Канонический ответ Церкви на вызовы глобализации поражает своей актуальностью и одновременно фундаментальной глубиной позиции. Социальная доктрина РПЦ представила именно то, что ищут на протяжении последних лет многочисленные общественные и религиозные организации во всем мире, озабоченные рисками глобализации: универсально сформулированную доктрину праведной трудовой этики, позволившей бы консолидировать общественное сознание в противостоянии очевидному разрушению культурной и природной среды человеческого существования в угоду узкоэгоистическим потребительским интересам элиты постиндустриального мира.
«В культурно-информационной среде глобализация обусловлена развитием технологий, облегчающих перемещение людей и предметов, распространение и получение информации. Общества, прежде разделенные расстояниями и границами, а потому по большей части однородные, сегодня с легкостью соприкасаются и становятся поликультурными. Однако данный процесс сопровождается попыткой установления господства богатой элиты над остальными людьми, одних культур и мировоззрений над другими, что особенно нетерпимо в религиозной сфере. В итоге наблюдается стремление представить в качестве единственно возможной универсальную бездуховную культуру, основанную на понимании свободы падшего человека, не ограничивающего себя ни в чем, как абсолютной ценности и мерила истины. Такое развитие глобализации многими в христианском мире сопоставляется с построением Вавилонской башни» (XVI. 3).
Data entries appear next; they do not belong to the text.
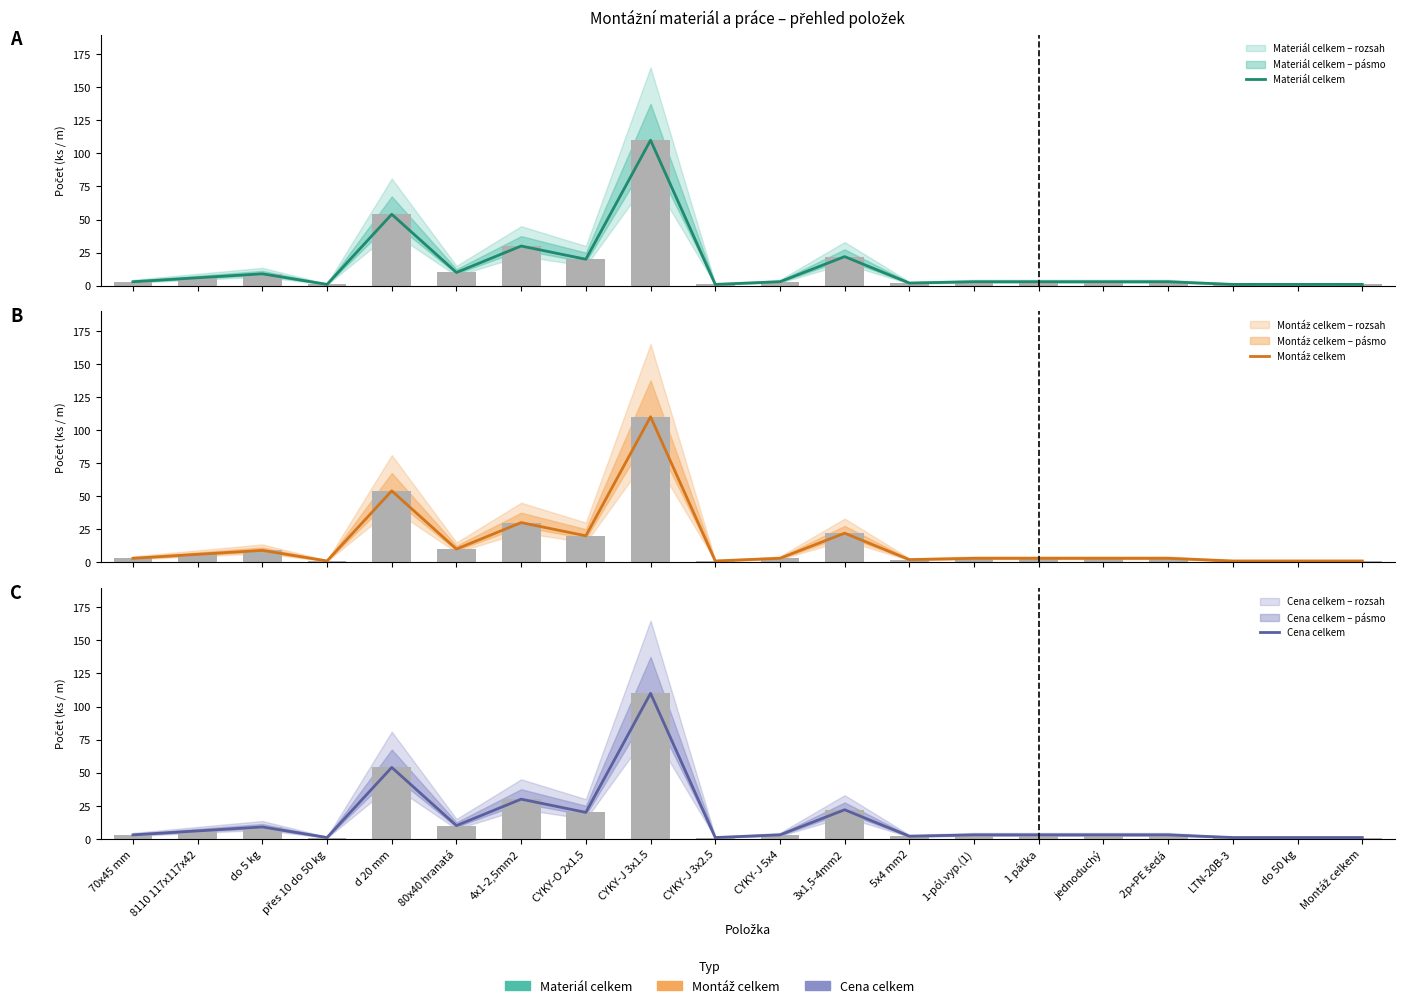

What is the value of the Cena celkem bar at the 13th from the left?

2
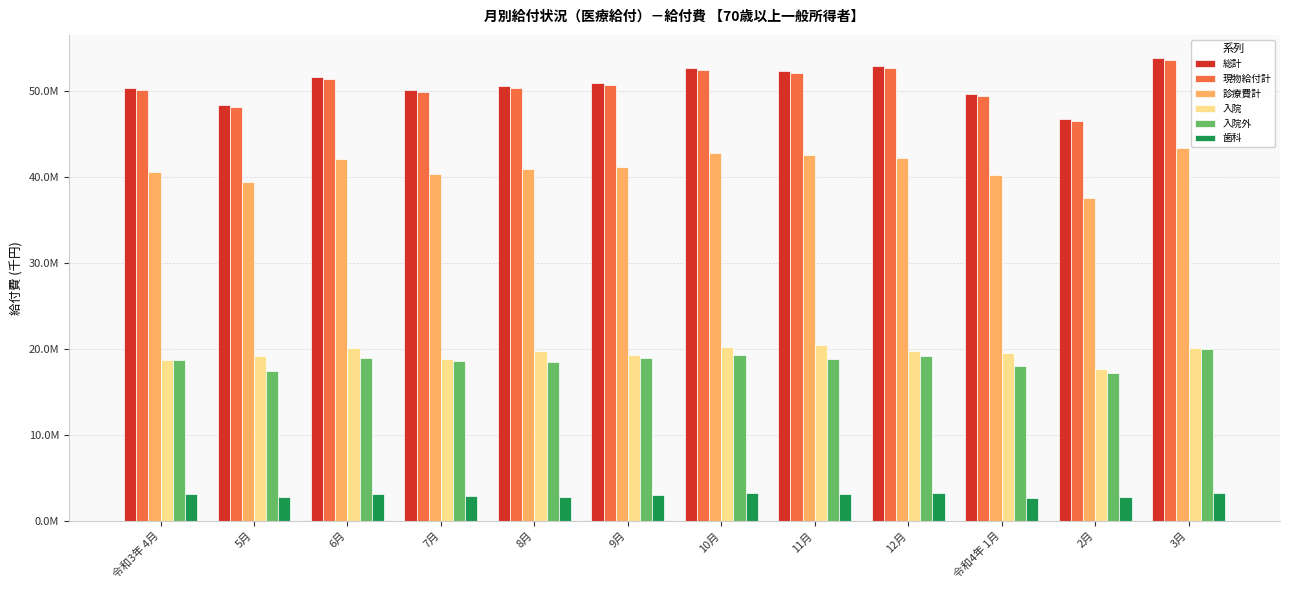

At which label does 診療費計 first exceed 41216489?

6月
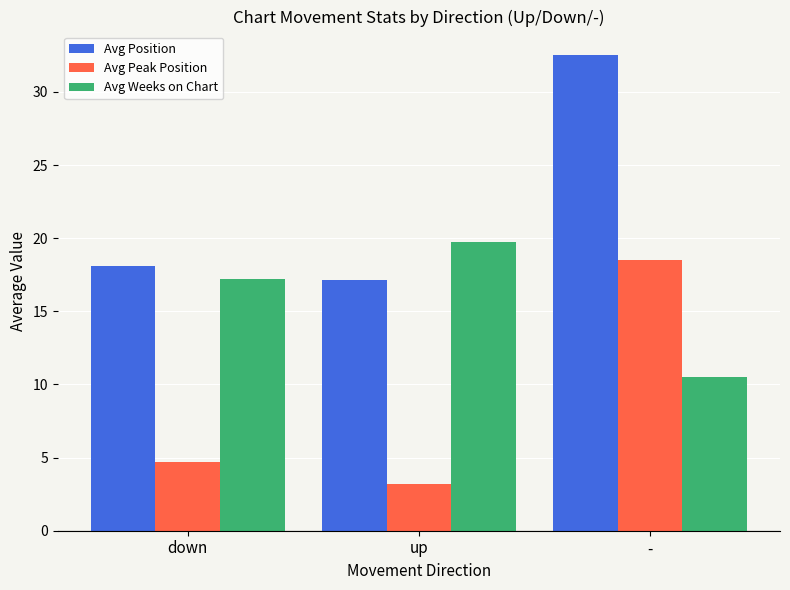

Is the value of Avg Peak Position at - greater than the value of Avg Weeks on Chart at -?

Yes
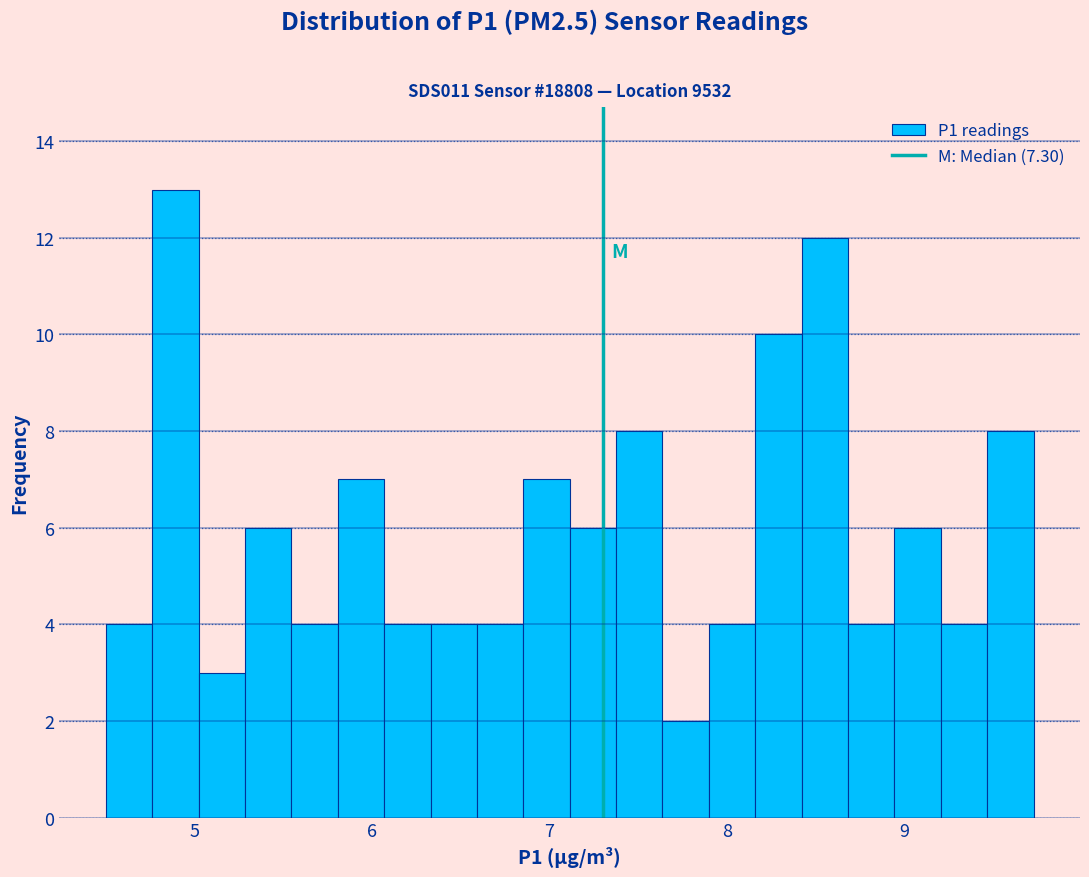

Read against the x-axis, roughly where is the centre of the tallest bar?

4.9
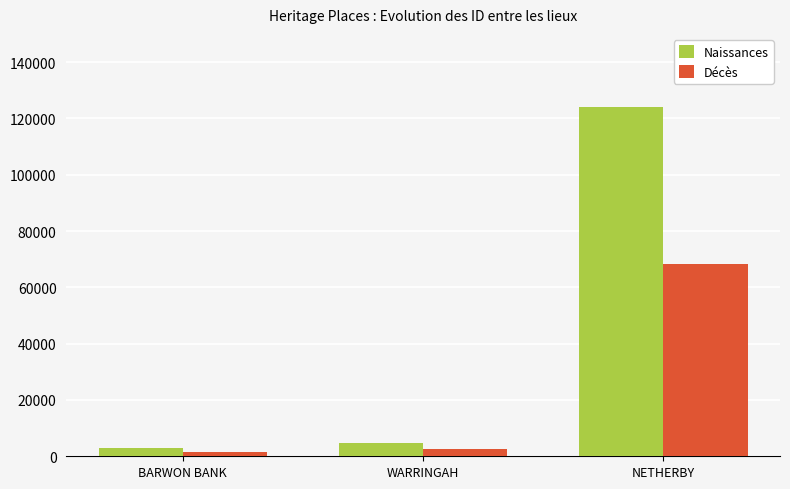

How many values in the Décès series are below 2654?

1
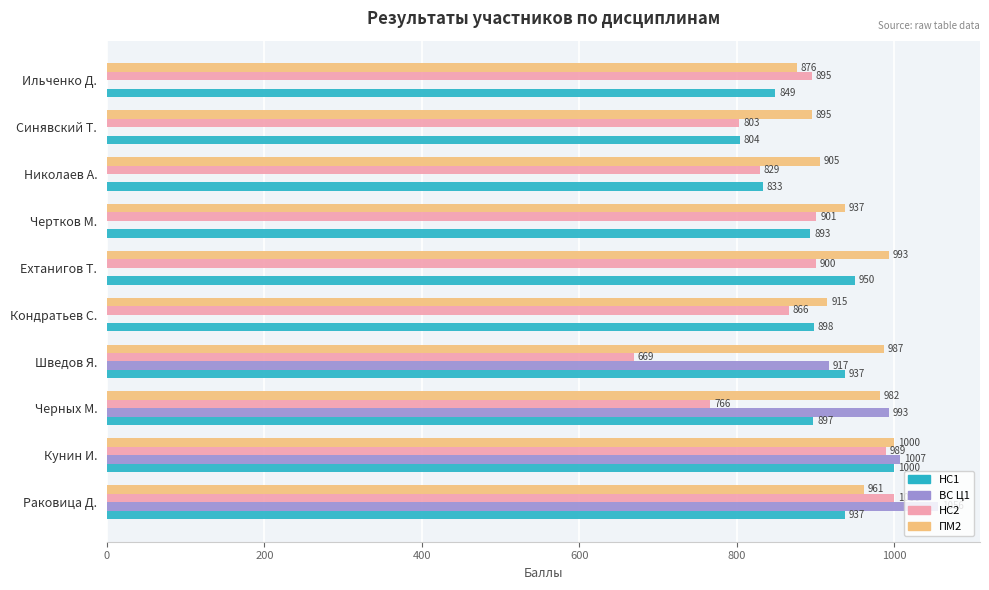

Between Черных М. and Синявский Т., which series saw the biggest shift?

ВС Ц1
Каким образом можно конкретно применить социальную доктрину РПЦ в общественно-политической практике — это проблема не Церкви, а гражданского общества, но в идеальной перспективе православное государство представляется системой властей, обеспечивающих свободу труда граждан и противодействующих богопротивной эксплуатации ближнего. Будет ли эту систему возглавлять монарх, иной политический чин, или же граждане добровольно предпочтут в качестве приоритетного авторитет духовный — все это вопросы сугубо прикладного плана, хотя и здесь есть свои институциональные и исторические предпочтения. Во всяком случае, сейчас все общественно-политические партии и объединения, считающие себя православными, обязаны привести свои уставы и программы в соответствие с нормами новой социальной доктрины РПЦ, а в случае обнаружения новых противоречий — обращаться за разъяснениями непосредственно к священноначалию. Это уже само по себе является мощным идейно и организационно консолидирующим фактором для действительно православной общественности. А действующие власти тем самым получили возможность посмотреть на себя со стороны — в зеркале соответствия своих деяний нравственным нормам той веры, в верности Символу которой публично присягали.